Fig 5. Effect of Cmpd-A on mitotic arrest and antiproliferation in untransformed skin fibroblast MRC5 cells.

(A) Effect of Cmpd-A on mitotic arrest in siNS and siBubR1-transfected MRC5 cells. Twenty-four hours after siRNA transfection, MRC5 cells were treated with or without Cmpd-A (200 nM). Cells were collected 24 h after drug treatment for FACS assay. (B) Antiproliferative activity of Cmpd-A in siNS- (blue) and siBubR1-transfected (red) MRC5 cells. Twenty-four hours after siRNA transfection, MRC5 cells were treated with Cmpd-A at the indicated concentrations. Cells were collected 72 and 96 h after drug treatment for ATP assay. Relative ATP levels were calculated based on the chemiluminescence compared with the chemiluminescence value of 0 nM treatment for each.
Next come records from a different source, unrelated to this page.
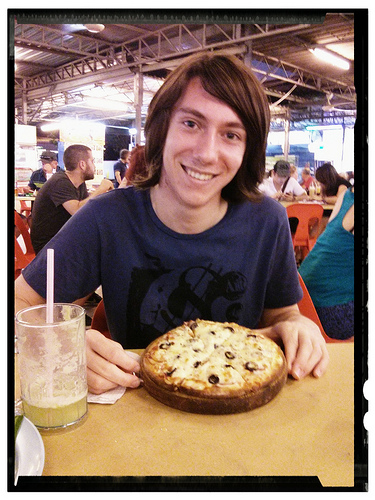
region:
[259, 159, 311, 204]
A person wearing a hat.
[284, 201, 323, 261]
A empty orange chair.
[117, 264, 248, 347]
A black design on a shirt.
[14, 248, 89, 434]
A cup with a straw in it.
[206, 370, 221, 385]
A black olive on a pizza.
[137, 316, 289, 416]
A pizza on a table.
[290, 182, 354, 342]
A person in a turquoise shirt.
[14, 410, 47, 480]
Corner of a plate.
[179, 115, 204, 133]
Eye on a person.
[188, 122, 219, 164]
Nose on a person.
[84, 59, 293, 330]
A person seated at the table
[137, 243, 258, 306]
Blue t-shirt in the photo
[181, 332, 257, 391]
A pizza on the table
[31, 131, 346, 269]
People seated in a restaurant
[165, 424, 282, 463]
A table in the photo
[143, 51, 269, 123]
Long hair on the head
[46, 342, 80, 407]
A glass in the photo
The line plots represent mean ± standard deviation (n = 3).

Fig 6. Cmpd-A exhibits potent antiproliferative activity in multiple cancer cell lines.
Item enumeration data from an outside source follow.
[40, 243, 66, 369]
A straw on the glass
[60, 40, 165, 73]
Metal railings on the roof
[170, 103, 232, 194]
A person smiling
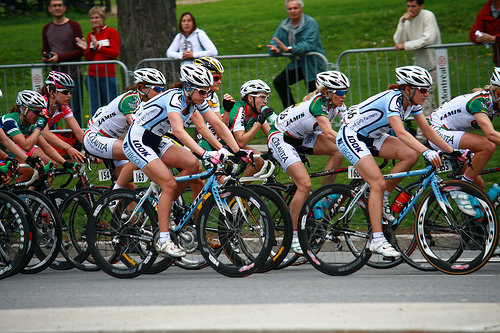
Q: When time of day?
A: Daytime.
(A) Antiproliferative activity of Cmpd-A in multiple cancer cell lines. DU145, COLO205, NIH-OVCAR3, RKO, ES2, SK-OV3, PC-3, SW620, and CAPAN-2 cell lines were treated with Cmpd-A for 3 days at the indicated concentrations. The relative ATP concentration was calculated based on the chemiluminescence compared with the 0 nM chemiluminescence value (control). Data are presented as mean ± standard deviation (n = 3). (B) Correlation between the antiproliferative activity of Cmpd-A and CENP-E mRNA expression in cancer cell lines. The X and Y axes indicate the relative ATP level at 300 nM Cmpd-A treatment and CENP-E mRNA levels in the 14 indicated cancer cell lines, respectively. The relative ATP concentration was calculated based on chemiluminescence compared with the 0 nM chemiluminescence value (control) in each cell line. The raw data of CENP-E mRNA expression was downloaded from the Cancer Cell Line Encyclopedia (http://www.broadinstitute.org/ccle/data/browseData) and processed with MAS 5.0 algorithm.
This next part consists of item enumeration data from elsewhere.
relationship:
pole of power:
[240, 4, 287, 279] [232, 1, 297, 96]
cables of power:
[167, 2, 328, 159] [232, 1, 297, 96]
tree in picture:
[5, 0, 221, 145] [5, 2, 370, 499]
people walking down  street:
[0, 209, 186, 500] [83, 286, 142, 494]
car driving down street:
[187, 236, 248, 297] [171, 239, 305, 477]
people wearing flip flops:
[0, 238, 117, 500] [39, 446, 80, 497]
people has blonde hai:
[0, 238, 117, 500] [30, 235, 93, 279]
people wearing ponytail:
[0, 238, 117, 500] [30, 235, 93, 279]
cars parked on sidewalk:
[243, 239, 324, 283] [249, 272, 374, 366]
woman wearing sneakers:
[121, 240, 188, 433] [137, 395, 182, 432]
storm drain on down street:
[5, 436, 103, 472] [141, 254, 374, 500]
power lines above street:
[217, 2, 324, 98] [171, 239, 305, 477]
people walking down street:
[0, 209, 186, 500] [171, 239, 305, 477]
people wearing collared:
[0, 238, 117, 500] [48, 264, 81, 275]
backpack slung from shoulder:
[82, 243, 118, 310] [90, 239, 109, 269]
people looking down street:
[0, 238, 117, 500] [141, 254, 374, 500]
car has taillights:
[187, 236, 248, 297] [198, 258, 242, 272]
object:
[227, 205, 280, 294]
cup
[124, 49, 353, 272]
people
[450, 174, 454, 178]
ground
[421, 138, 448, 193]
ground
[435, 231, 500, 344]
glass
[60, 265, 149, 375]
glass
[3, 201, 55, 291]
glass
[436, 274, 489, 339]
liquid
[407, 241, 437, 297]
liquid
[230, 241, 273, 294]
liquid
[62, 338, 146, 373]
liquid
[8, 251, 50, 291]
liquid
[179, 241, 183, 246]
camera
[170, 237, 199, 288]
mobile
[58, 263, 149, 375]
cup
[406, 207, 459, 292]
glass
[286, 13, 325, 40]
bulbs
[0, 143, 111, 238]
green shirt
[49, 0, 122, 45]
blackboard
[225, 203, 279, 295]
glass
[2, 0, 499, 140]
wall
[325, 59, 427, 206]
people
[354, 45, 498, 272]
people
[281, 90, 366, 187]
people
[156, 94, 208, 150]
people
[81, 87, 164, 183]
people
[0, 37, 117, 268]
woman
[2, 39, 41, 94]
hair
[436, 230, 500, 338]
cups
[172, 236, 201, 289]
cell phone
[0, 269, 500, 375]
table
Fig 7. PK/PD and antitumor efficacy of Cmpd-A in a COLO205 xenograft nude mouse model.

(A) Expression of pHH3 in COLO205 xenografts at the indicated time points after the intraperitoneal administration of Cmpd-A at a dose of 100 mg/kg. (B) Time-dependent PK and PD of Cmpd-A. The green, blue, and red lines indicate plasma concentration, tumor concentration, and tumor pHH3 intensity, respectively. The pHH3 intensity was quantified using the results shown in (A). (C) Immunohistochemistry of pHH3 in the tumor sections from COLO205 xenograft nude mice 24 h after the intraperitoneal administration of Cmpd-A at 100 mg/kg. Black arrows indicate misaligned chromosomes in sections from COLO205 xenografts treated with Cmpd-A. (D) Antitumor efficacy of Cmpd-A in the COLO205 xenograft nude mouse model. COLO205 xenografted nude mice intraperitoneally injected with Cmpd-A at 100 mg/kg or vehicle three times (at 0, 8, and 24 h) on the first day of the study. Representative tumors 8 days after the administration of vehicle or Cmpd-A are shown. (E) Efficacy data plotted as the mean tumor volume (mm³ ± standard error of the mean; n = 5) in COLO205 xenograft nude mice treated with Cmpd-A (red) or vehicle (black). Statistical analysis was performed using Student’s t-test. Differences were considered significant at P ≤ 0.05 (*) and P ≤ 0.01 (**). (F) Bodyweight comparison of COLO205 xenograft nude mice 8 days after the administration of Cmpd-A (red) or vehicle (black). Data are presented as mean ± standard deviation (n = 5). Statistical analysis was performed using Student’s t-test. Differences were considered significant at P ≤ 0.05 (*) and P ≤ 0.01 (**).